We’re not, by any means, suggesting that content marketing will disappear completely, but contributor’s programs have dramatically decreased across media channels. And that’s a fact. The tricky part about this trend is that offering it as part of a PR firm bundle is not, in fact, a bad idea —if, as mentioned above, you actually have something interesting to write about. The initial problem was that lots of people simply seemed to have agreed upon the fact that practically everyone needed a blog, everyone needed content regardless of its quality, and everyone needed to become a contributor. This, however, didn’t go as initially expected.
Have you ever gone to the races? Ever see a horse that wins one race, then everyone bets on that horse and loses a huge amount of money? That’s basically the PR industry-crypto scenario.

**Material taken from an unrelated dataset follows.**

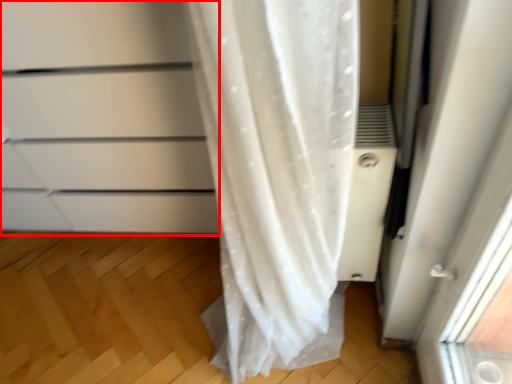
Question: From the image, what is the correct spatial relationship of cabinetry (annotated by the red box) in relation to air conditioner?

Choices:
 (A) right
 (B) left

Answer: (B)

By end of the first half of last year, PR professionals were beginning to think they could actually understand the incredible amount of data behind cryptocurrencies and their intricacies whilst having lunch to simply assert that bitcoin would go up and Ethereum would go down, and that that was it; however, it all turned out to be more complex than that — PR firms would recklessly aim their businesses toward crypto just as they did with the crowdfunding hype. Now, under today’s circumstances, what used to be easy publications to pitch to have become immensely picky due to the market crash.
Yes, we just said that thrice. That’s right: get your influencers. However, here’s the not-so-expected truth about influencers: it’s either an ad buy or media relations. It’s simply another outlet to pitch. 2018 saw the hype about influencers go through the roof whilst insisting that influencers were going to be a total game changer. Someone even ventured to coin the term “influencer strategy”, which makes sense if you want to have some random guy simply just look at things. On a serious note, though, perhaps is that PR people look at things from a different point of view, but we don’t see anyone outside of the games industry that actually interacts with influencer specialists, unless they have the budget to do so.